→ How to complete this task: From the entries below, return every line that contains the word "vooraf".

(Material provided Opens)

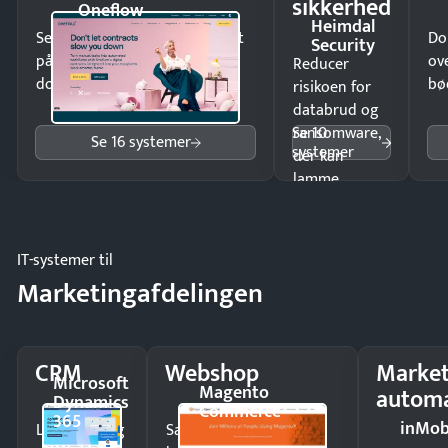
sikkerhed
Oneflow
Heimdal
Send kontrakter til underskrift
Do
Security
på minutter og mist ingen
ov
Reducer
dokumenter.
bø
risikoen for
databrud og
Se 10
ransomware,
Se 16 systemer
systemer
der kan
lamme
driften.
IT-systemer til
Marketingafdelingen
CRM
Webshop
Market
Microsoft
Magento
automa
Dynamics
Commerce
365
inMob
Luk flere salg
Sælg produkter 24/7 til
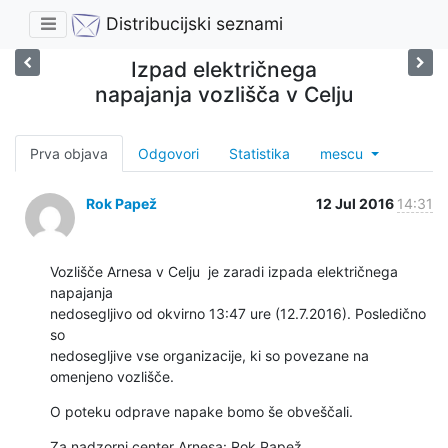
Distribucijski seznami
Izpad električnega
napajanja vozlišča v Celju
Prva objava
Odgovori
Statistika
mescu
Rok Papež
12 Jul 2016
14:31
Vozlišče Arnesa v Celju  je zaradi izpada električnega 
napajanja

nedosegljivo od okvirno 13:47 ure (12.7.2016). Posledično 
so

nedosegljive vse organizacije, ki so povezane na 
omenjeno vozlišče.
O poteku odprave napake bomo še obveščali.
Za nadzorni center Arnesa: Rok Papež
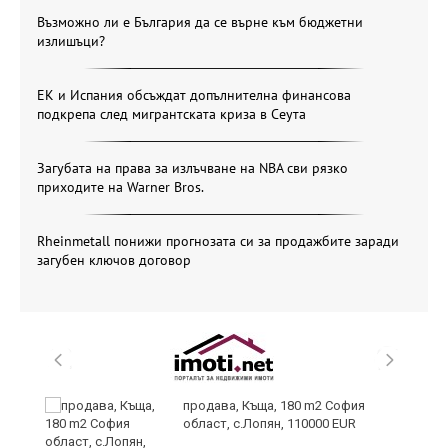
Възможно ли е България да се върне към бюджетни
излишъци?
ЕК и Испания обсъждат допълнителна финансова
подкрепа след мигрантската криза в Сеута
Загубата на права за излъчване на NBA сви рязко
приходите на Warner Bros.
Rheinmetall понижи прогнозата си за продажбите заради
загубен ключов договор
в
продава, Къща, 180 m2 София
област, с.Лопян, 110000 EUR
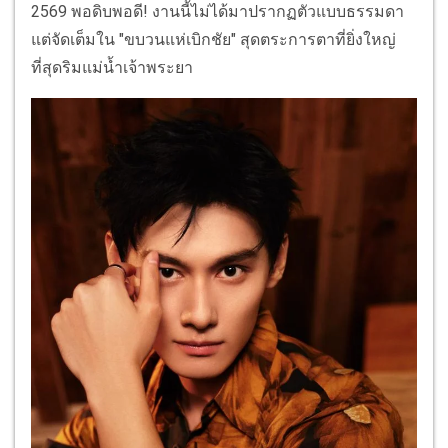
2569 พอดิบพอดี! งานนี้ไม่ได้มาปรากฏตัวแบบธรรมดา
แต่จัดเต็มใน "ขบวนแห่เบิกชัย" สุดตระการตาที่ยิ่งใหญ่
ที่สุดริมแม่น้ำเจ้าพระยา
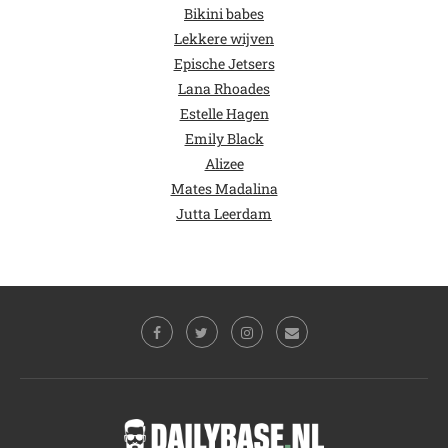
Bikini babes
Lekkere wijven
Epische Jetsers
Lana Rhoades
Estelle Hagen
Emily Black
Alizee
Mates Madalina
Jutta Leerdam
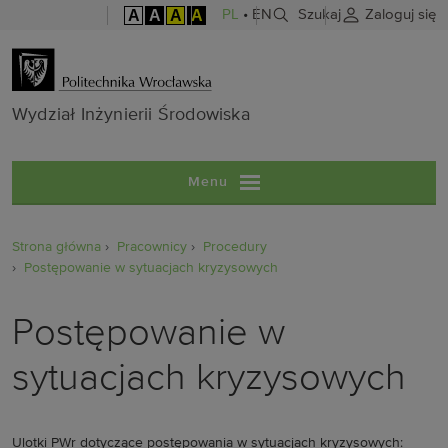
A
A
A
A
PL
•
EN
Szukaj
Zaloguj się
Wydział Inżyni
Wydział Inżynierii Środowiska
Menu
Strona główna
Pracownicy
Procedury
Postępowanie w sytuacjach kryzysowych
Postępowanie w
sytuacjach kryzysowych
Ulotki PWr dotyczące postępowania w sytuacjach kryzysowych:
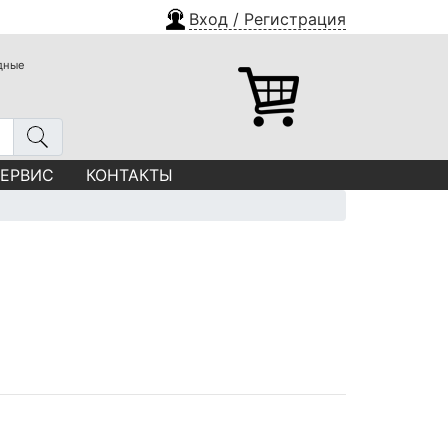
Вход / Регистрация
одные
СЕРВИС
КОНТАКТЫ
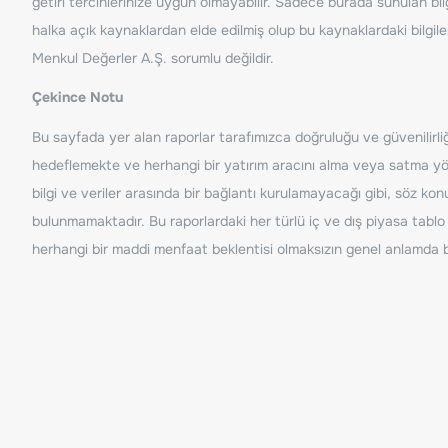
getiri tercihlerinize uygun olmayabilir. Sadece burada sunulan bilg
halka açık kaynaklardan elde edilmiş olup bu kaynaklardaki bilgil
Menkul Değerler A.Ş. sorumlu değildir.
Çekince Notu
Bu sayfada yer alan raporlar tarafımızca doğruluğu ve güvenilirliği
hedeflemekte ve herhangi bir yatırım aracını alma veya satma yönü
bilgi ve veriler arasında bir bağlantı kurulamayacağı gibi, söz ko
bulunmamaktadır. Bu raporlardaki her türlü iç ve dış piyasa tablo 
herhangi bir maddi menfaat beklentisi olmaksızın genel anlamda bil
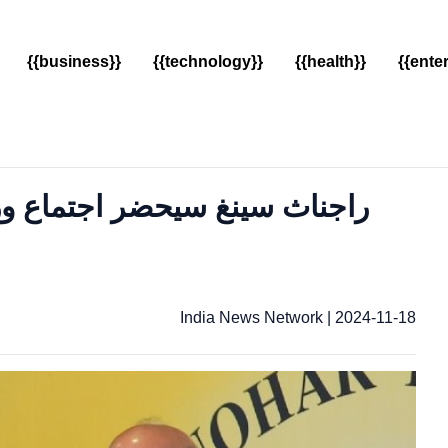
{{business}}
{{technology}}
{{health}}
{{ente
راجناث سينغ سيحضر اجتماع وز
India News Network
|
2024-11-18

(Material provided Closes)
(Material provided Opens)

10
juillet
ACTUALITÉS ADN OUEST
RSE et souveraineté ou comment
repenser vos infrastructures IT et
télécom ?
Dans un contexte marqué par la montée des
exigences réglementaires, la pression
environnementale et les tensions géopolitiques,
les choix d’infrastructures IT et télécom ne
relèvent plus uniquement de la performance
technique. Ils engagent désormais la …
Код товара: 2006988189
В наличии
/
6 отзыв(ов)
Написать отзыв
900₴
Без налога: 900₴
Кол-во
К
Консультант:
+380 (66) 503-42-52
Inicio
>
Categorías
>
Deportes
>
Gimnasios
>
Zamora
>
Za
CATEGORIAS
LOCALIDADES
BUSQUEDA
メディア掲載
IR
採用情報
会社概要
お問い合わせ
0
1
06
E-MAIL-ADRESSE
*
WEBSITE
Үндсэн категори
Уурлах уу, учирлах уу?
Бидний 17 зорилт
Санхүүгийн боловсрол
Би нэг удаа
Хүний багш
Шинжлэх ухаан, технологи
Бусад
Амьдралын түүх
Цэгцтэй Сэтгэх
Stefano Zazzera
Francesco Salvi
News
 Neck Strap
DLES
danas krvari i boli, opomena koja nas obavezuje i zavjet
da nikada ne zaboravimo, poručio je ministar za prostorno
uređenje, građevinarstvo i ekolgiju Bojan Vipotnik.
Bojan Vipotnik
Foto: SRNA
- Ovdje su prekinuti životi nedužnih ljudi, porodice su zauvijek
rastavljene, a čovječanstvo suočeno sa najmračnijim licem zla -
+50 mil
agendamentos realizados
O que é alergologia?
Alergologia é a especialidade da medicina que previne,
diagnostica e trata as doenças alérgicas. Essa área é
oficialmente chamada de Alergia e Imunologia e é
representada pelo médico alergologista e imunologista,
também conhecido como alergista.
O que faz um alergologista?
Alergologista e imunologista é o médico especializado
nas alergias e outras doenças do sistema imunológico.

(Material provided Closes)
(Material provided Opens)

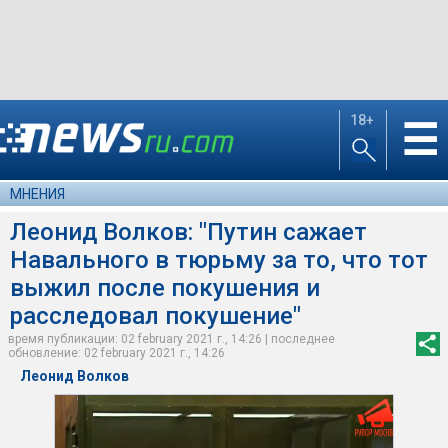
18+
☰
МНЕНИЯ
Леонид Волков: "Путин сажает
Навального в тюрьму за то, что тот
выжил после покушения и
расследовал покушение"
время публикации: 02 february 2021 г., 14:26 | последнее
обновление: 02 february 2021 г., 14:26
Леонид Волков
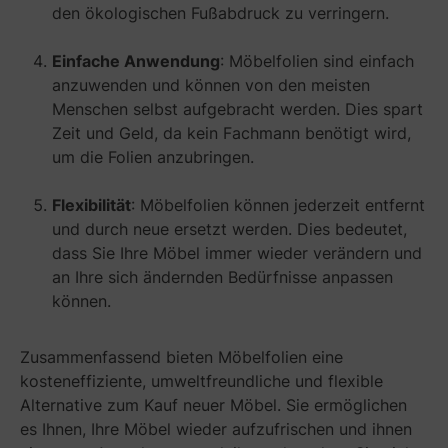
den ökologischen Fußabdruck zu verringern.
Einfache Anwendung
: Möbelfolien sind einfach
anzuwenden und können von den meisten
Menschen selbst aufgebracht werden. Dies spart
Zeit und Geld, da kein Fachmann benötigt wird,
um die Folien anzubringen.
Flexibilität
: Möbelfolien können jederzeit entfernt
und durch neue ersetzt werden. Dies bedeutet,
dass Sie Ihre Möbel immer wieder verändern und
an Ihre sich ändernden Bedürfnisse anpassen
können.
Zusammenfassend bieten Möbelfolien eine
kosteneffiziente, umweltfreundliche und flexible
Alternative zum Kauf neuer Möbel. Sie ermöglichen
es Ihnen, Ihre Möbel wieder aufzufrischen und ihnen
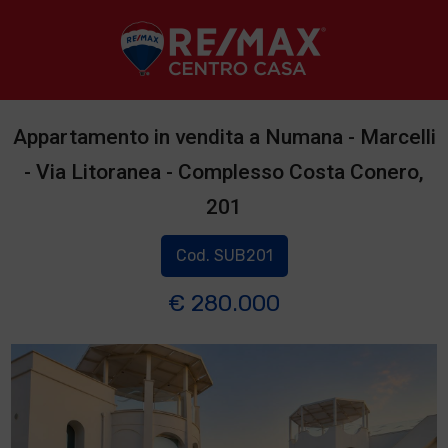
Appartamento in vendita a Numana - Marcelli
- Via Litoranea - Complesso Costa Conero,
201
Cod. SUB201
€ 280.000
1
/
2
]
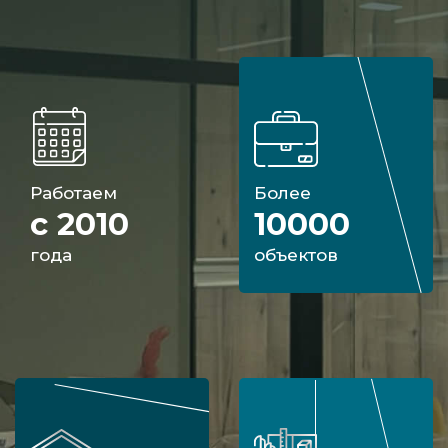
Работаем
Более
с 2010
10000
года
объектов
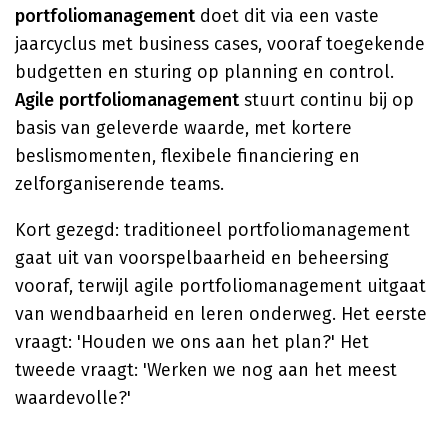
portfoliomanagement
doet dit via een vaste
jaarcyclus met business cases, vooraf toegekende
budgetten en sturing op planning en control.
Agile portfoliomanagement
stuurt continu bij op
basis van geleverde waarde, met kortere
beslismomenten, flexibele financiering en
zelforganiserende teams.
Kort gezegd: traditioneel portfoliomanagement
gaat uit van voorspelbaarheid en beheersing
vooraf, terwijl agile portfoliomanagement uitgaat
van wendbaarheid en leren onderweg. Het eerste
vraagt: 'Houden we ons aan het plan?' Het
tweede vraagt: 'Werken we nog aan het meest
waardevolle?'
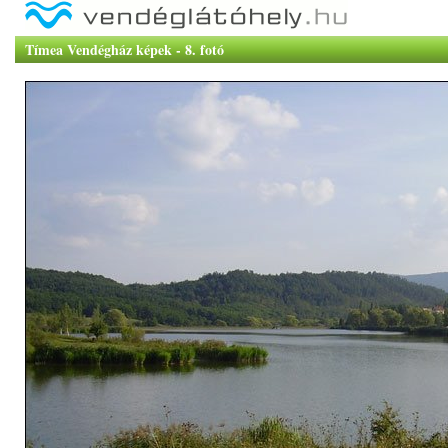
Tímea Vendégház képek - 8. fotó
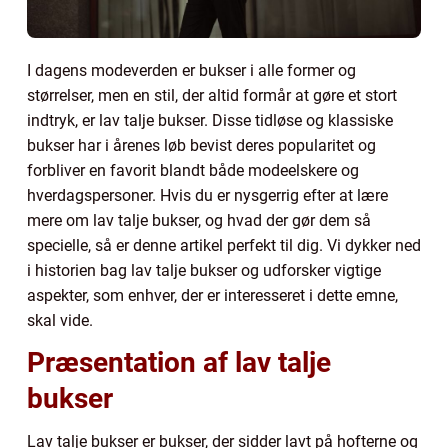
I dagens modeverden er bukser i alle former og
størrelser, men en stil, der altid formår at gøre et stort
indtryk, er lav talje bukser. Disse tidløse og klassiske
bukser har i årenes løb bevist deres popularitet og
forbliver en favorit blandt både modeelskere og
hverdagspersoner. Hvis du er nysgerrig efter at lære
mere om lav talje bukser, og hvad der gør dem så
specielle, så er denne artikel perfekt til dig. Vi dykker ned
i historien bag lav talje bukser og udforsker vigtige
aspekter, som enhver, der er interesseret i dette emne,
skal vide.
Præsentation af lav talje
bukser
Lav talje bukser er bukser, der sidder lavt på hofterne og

(Material provided Closes)

→ Answer area:
jaarcyclus met business cases, vooraf toegekende
vooraf, terwijl agile portfoliomanagement uitgaat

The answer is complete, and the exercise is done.